妊娠中の母親には子どもを「育てる力」が、胎児には「育つ力」が遺伝的に組み込まれています。
子どもを産んだだけでは両者共にスイッチが入らないように出来ています。

母子相互作用のための
赤ちゃんの不思議な能力

  1. ①目が見える:人の顔の輪郭をしたものを見る。
  2. ②最も見える距離は20cm+、-3cm
    母乳を与えている、母と赤ちゃんの目の距離。
  3. ③子どもを育てている母親の声に最も反応する。
  4. ④母親の声や匂いが判り、そちらに抱きつく動作をする。
  5. ⑤新生児の模倣動作:世話をしている人の真似をする。

富山にいる私の息子夫婦に赤ちゃんが生まれ、北海道にいる息子の妻の母親が赤ちゃんの世話をしに来ておりまして、私たち夫婦も孫の顔を見に行った時の話です。向こうの母親が「赤ちゃんを世話していると真似をする」と言うのです。挨拶を手短にして撮ったのがこの写真です。語り掛けると口を開けて真似をしております。この孫娘は、現在、高校に行っています。

同調能力に影響を及ぼす因子として、妊娠中から出産まで愛着を与え続けられている母親は、出産後も赤ちゃんへの同調がよい。母親自身が過去によい愛着を体験している人は、同調する能力が高い。反対に、トラウマとかは愛着行動を阻害する強い不安や鬱は同調する能力を妨げるということです。

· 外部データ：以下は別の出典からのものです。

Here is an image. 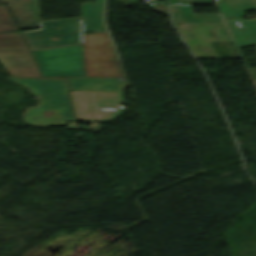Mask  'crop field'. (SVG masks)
Instances as JSON below:
<instances>
[{"label": "crop field", "mask_w": 256, "mask_h": 256, "mask_svg": "<svg viewBox=\"0 0 256 256\" xmlns=\"http://www.w3.org/2000/svg\"><path fill=\"white\" fill-rule=\"evenodd\" d=\"M252 1L254 2L255 6H256V0H252Z\"/></svg>", "instance_id": "crop-field-13"}, {"label": "crop field", "mask_w": 256, "mask_h": 256, "mask_svg": "<svg viewBox=\"0 0 256 256\" xmlns=\"http://www.w3.org/2000/svg\"><path fill=\"white\" fill-rule=\"evenodd\" d=\"M89 128H90V129H93V130L96 131V132H98V130H99V128H100V125L91 123Z\"/></svg>", "instance_id": "crop-field-12"}, {"label": "crop field", "mask_w": 256, "mask_h": 256, "mask_svg": "<svg viewBox=\"0 0 256 256\" xmlns=\"http://www.w3.org/2000/svg\"><path fill=\"white\" fill-rule=\"evenodd\" d=\"M31 52L43 76H84L81 44Z\"/></svg>", "instance_id": "crop-field-3"}, {"label": "crop field", "mask_w": 256, "mask_h": 256, "mask_svg": "<svg viewBox=\"0 0 256 256\" xmlns=\"http://www.w3.org/2000/svg\"><path fill=\"white\" fill-rule=\"evenodd\" d=\"M224 18L238 17L225 20L239 47L255 44L256 19L242 20L244 10H256L251 0H217ZM256 80V67L249 69Z\"/></svg>", "instance_id": "crop-field-5"}, {"label": "crop field", "mask_w": 256, "mask_h": 256, "mask_svg": "<svg viewBox=\"0 0 256 256\" xmlns=\"http://www.w3.org/2000/svg\"><path fill=\"white\" fill-rule=\"evenodd\" d=\"M32 90L39 98L37 107L27 108L24 120L27 125H66L75 121L69 91H116L124 90L121 77H77L68 78H9ZM51 111L52 117H40L44 111ZM37 117V120L32 119Z\"/></svg>", "instance_id": "crop-field-1"}, {"label": "crop field", "mask_w": 256, "mask_h": 256, "mask_svg": "<svg viewBox=\"0 0 256 256\" xmlns=\"http://www.w3.org/2000/svg\"><path fill=\"white\" fill-rule=\"evenodd\" d=\"M197 59H217L211 41H230L223 23L177 25Z\"/></svg>", "instance_id": "crop-field-6"}, {"label": "crop field", "mask_w": 256, "mask_h": 256, "mask_svg": "<svg viewBox=\"0 0 256 256\" xmlns=\"http://www.w3.org/2000/svg\"><path fill=\"white\" fill-rule=\"evenodd\" d=\"M256 82V81H255Z\"/></svg>", "instance_id": "crop-field-14"}, {"label": "crop field", "mask_w": 256, "mask_h": 256, "mask_svg": "<svg viewBox=\"0 0 256 256\" xmlns=\"http://www.w3.org/2000/svg\"><path fill=\"white\" fill-rule=\"evenodd\" d=\"M169 4L189 3V4H212V0H168Z\"/></svg>", "instance_id": "crop-field-11"}, {"label": "crop field", "mask_w": 256, "mask_h": 256, "mask_svg": "<svg viewBox=\"0 0 256 256\" xmlns=\"http://www.w3.org/2000/svg\"><path fill=\"white\" fill-rule=\"evenodd\" d=\"M0 64L12 77H41L20 32L0 33Z\"/></svg>", "instance_id": "crop-field-4"}, {"label": "crop field", "mask_w": 256, "mask_h": 256, "mask_svg": "<svg viewBox=\"0 0 256 256\" xmlns=\"http://www.w3.org/2000/svg\"><path fill=\"white\" fill-rule=\"evenodd\" d=\"M30 50L81 43L80 17L41 22V30L23 33Z\"/></svg>", "instance_id": "crop-field-2"}, {"label": "crop field", "mask_w": 256, "mask_h": 256, "mask_svg": "<svg viewBox=\"0 0 256 256\" xmlns=\"http://www.w3.org/2000/svg\"><path fill=\"white\" fill-rule=\"evenodd\" d=\"M18 30L4 4H0V31Z\"/></svg>", "instance_id": "crop-field-10"}, {"label": "crop field", "mask_w": 256, "mask_h": 256, "mask_svg": "<svg viewBox=\"0 0 256 256\" xmlns=\"http://www.w3.org/2000/svg\"><path fill=\"white\" fill-rule=\"evenodd\" d=\"M171 15L174 24L222 22L219 14H192L190 5L171 6Z\"/></svg>", "instance_id": "crop-field-9"}, {"label": "crop field", "mask_w": 256, "mask_h": 256, "mask_svg": "<svg viewBox=\"0 0 256 256\" xmlns=\"http://www.w3.org/2000/svg\"><path fill=\"white\" fill-rule=\"evenodd\" d=\"M6 3L20 29L39 26L37 0H0Z\"/></svg>", "instance_id": "crop-field-7"}, {"label": "crop field", "mask_w": 256, "mask_h": 256, "mask_svg": "<svg viewBox=\"0 0 256 256\" xmlns=\"http://www.w3.org/2000/svg\"><path fill=\"white\" fill-rule=\"evenodd\" d=\"M104 0L81 3L83 32H106L103 25Z\"/></svg>", "instance_id": "crop-field-8"}]
</instances>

同調を阻害する因子は、いわゆる要支援家庭のことですが、時間がありませんので後でこの表を見ておいてください。

同調を阻害する因子:要支援家庭

  1. ①親個人の問題:
    10代の親、慢性の身体的・精神的病気、知的障害、教育の欠陥、人格の障害、アルコール中毒、薬物乱用、親になれない親等
  2. ②経済的・家庭的問題:
    貧困、ひとり親家庭、失業、定職なし、不穏な夫婦関係、社会的孤立
  3. ③子どもの問題:
    慢性疾患、障害児、育て難い児、多胎

どの民族でも、肯定的妊娠の場合は、お産した後、母親は赤ちゃんを抱いたり、さすったり、語りかけたり、母乳を与えたり、自然のスキンシップを行います。新生児も不思議な能力で母親に反応し、ここで初めて親と子の「触れ愛」が起こります。「触れ愛」に愛という字を書いたのは、愛情がない母親は触れ合いの動作が起こらないからです。この「触れ愛」により、母親の「育てる力」と赤ちゃんの「育つ力」にスイッチが入ります。